_Excerpted text_
--- START ---

TechTokenBERT

TechTokenBERT is a state-of-the-art patent embedding model based on BERT. It outperforms larger and task-specific models on IPC code classification, citation prediction, and title–abstract matching.

The core innovation is treating International Patent Classification (IPC) codes as dedicated tokens in the model's vocabulary (technological tokens). This allows the attention mechanism to operate directly between patent text and classification codes during fine-tuning, producing embeddings that are simultaneously aware of linguistic content and technological structure.

Introduced in:

Anticipating Innovation Using Large Language Models
Enrico Maria Fenoaltea, Filippo Santoro, Giordano De Marzo, Segun Taofeek Aroyehun, Andrea Tacchella
arXiv:2605.04875 · May 2026
https://arxiv.org/abs/2605.04875


Model Description

TechTokenBERT extends the vocabulary of BERT4Patent with one dedicated token per IPC code at group level (~8000 codes total). Fine-tuning uses masked-language-modelling on sequences of the form:

[CLS] patent title [SEP] patent abstract [SEP] [TT_1] [TT_2] ... [TT_N] [SEP]

During fine-tuning the attention mechanism learns to link each technological token both to the words of the patent text and to the other IPC codes in the same patent. The result is a model with two complementary uses:

  • Patent embeddings: use the [CLS] token as a single vector representation of the full patent (title + abstract + IPC codes). The [CLS] embedding encodes information from both the text and the IPC codes it is associated with, outperforming standard sentence-embedding models on patent similarity tasks.

--- END ---

_What is required_
In the TechTokenBERT description, list the authors of the paper that introduced the model. Nothing in the records is needed here.

_Raw records_
--- START ---

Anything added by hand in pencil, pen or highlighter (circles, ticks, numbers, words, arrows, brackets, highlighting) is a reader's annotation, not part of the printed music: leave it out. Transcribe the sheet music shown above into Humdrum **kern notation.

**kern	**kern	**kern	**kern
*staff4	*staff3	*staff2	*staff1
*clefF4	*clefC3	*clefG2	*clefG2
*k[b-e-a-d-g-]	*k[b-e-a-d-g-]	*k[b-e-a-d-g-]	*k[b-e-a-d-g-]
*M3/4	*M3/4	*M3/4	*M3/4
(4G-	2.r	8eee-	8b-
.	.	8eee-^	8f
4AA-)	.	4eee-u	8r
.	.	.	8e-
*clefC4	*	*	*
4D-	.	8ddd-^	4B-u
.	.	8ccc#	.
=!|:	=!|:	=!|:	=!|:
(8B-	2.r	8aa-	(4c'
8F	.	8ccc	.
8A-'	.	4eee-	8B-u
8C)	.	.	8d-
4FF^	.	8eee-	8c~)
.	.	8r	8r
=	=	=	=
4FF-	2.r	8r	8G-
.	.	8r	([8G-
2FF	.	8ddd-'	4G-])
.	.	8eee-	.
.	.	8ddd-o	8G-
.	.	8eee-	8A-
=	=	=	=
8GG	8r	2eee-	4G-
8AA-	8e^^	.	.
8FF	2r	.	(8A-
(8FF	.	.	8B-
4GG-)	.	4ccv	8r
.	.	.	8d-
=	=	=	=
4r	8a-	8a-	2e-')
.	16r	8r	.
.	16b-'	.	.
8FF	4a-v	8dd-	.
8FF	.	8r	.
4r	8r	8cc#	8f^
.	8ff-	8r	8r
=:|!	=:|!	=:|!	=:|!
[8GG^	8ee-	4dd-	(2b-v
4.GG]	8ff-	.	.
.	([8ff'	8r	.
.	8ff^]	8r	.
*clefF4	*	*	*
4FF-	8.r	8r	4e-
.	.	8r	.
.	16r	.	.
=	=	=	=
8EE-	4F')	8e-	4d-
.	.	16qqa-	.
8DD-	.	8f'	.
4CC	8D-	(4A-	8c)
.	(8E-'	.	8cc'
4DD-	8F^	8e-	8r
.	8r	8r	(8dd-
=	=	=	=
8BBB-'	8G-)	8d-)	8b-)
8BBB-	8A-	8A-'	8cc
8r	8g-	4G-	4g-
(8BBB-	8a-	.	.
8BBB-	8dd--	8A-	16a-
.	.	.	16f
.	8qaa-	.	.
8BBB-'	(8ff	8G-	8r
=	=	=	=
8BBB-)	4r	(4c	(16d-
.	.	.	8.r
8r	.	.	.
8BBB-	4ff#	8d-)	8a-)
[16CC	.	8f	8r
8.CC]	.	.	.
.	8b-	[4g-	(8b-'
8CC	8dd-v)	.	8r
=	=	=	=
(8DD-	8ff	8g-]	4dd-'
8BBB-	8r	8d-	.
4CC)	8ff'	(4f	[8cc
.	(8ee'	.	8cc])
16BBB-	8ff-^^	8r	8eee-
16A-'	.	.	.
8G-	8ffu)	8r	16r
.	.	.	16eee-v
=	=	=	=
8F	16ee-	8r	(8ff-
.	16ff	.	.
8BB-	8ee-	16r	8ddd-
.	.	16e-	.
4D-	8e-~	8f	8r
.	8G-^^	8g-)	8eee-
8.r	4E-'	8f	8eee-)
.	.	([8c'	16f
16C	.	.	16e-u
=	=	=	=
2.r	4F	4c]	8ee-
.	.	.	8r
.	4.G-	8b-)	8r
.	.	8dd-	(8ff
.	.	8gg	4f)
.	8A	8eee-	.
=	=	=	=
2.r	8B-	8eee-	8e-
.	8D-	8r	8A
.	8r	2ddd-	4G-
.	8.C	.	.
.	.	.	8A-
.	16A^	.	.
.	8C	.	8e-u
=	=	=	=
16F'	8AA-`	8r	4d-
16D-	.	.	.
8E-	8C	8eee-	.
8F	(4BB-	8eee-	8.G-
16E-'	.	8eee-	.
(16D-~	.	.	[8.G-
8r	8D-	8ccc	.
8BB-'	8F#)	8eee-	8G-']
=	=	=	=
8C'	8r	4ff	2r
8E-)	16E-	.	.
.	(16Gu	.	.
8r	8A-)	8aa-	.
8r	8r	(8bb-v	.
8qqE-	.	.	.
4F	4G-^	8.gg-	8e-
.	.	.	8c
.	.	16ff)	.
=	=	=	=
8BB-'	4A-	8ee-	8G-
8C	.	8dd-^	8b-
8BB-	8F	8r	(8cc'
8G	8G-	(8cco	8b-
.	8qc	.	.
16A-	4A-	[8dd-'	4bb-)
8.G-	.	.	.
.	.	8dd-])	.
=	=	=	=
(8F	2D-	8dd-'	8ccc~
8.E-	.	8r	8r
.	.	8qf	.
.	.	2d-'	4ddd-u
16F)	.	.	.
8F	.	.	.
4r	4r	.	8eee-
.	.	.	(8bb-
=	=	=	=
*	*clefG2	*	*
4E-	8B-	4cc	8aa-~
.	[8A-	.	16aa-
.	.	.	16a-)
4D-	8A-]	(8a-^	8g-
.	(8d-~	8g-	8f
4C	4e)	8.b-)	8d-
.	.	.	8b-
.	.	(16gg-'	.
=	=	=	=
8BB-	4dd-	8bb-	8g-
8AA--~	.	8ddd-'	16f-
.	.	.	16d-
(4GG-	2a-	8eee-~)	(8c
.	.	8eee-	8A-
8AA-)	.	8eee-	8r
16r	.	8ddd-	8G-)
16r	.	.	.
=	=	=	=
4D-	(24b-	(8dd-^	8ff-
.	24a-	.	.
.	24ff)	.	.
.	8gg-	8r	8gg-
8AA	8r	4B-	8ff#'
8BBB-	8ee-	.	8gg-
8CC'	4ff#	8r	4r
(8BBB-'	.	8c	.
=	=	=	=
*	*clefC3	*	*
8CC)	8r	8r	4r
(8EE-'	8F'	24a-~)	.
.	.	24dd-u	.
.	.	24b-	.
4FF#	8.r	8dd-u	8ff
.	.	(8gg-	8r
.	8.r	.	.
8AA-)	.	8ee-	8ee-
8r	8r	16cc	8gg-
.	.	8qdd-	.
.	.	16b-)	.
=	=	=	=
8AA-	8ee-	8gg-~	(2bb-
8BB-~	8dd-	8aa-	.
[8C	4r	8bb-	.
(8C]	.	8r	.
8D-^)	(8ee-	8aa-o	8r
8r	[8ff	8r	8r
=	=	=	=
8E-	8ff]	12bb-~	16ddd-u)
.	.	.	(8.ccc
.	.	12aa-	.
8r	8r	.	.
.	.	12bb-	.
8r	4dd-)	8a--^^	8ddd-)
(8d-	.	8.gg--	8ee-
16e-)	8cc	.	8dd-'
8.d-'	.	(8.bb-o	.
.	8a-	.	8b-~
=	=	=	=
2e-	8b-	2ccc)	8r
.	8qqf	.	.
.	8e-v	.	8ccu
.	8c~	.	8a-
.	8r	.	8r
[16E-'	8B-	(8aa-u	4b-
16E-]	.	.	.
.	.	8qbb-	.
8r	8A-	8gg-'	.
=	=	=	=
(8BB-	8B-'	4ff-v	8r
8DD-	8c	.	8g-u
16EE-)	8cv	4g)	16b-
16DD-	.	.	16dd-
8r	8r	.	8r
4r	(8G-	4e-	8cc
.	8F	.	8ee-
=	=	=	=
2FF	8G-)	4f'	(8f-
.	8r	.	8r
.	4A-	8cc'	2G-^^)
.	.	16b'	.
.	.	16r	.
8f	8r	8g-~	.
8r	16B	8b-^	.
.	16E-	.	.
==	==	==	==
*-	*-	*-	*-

--- END ---

_Task output_
Enrico Maria Fenoaltea, Filippo Santoro, Giordano De Marzo, Segun Taofeek Aroyehun, Andrea Tacchella